Brotherhood marks the final film in Noel Clarke’s ‘Hood’ series. Following the events of Kidulthood and Adulthood, the film continues the saga of Sam Peel (played by Clarke, who wrote and directed all three instalments). Sam is now a father of two young children and is trying to turn away from his past life of aggression, crime and violence. When his brother gets shot while performing at a club, a mysterious message is left for Sam saying ‘We’re not finished.’ He soon finds himself pulled back into the world he left behind, and his family is endangered as a result.

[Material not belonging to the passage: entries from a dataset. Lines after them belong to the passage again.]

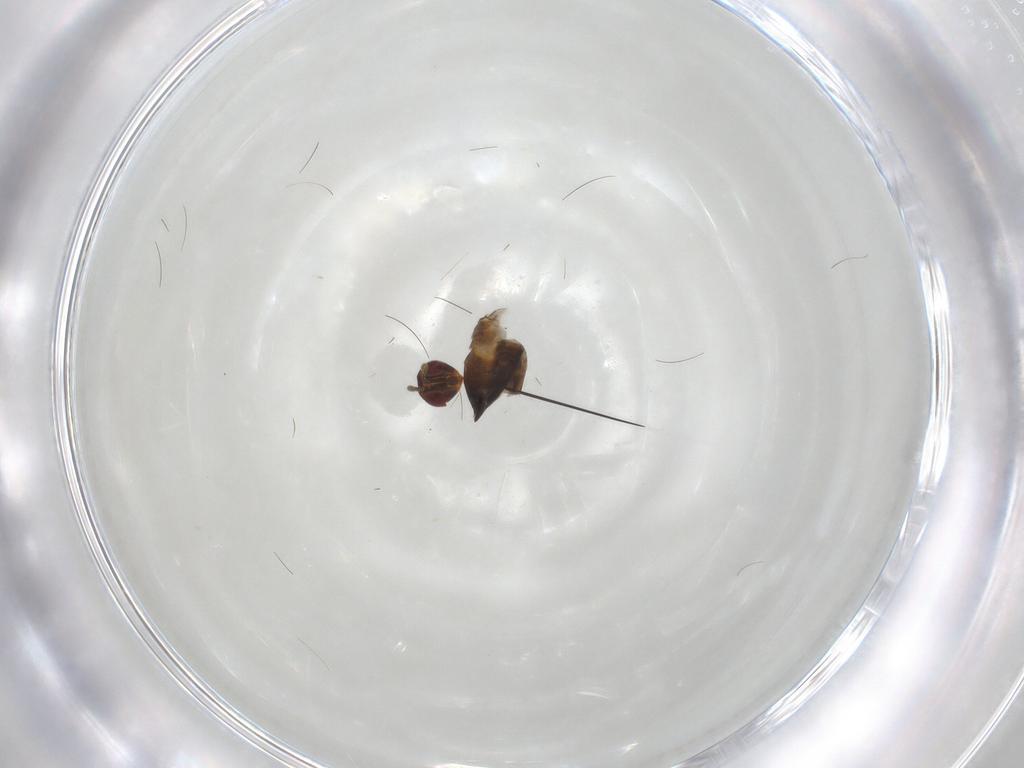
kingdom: Animalia
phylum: Arthropoda
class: Insecta
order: Hymenoptera
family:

Brotherhood has some slow mo parts thrown in with fast-paced editing mixed with a booming R&B soundtrack to give it a fairly by the numbers urban feel. Plot-wise and aesthetically, there’s nothing particularly creative about it, although Clarke does show artistic skill in a stand-out sequence where Sam undergoes a significant trauma.
The main flaw with Brotherhood though is that it just takes a bit too long to actually get into the action and thrills we know are coming. Unless you've seen the previous instalments, you don’t really have a reason to care about these characters. The pacing and acting often feel like a soap gradually building up drama and tension across several episodes. The problem is Clarke doesn’t have a series to deliver the big finale. He has one feature-length movie. While satisfactorily thrilling, the finale just takes too long to come about.
Some parts of Brotherhood are done very well. There is a new group of young thugs, for example, who hark back to the film that started it all, Kidulthood. We see the adult characters of Brotherhood look at these kids with empathy as they know they were in the same place not so long ago, which creates an interesting dynamic between the groups. Arnold Oceng's performance as the domesticated Henry, which brings some comic relief to the flick, is also enjoyable.
Fans of Clarke’s movies should check out this final instalment of Sam Peel’s story, but don’t expect it to have the ambience or intensity of its predecessors.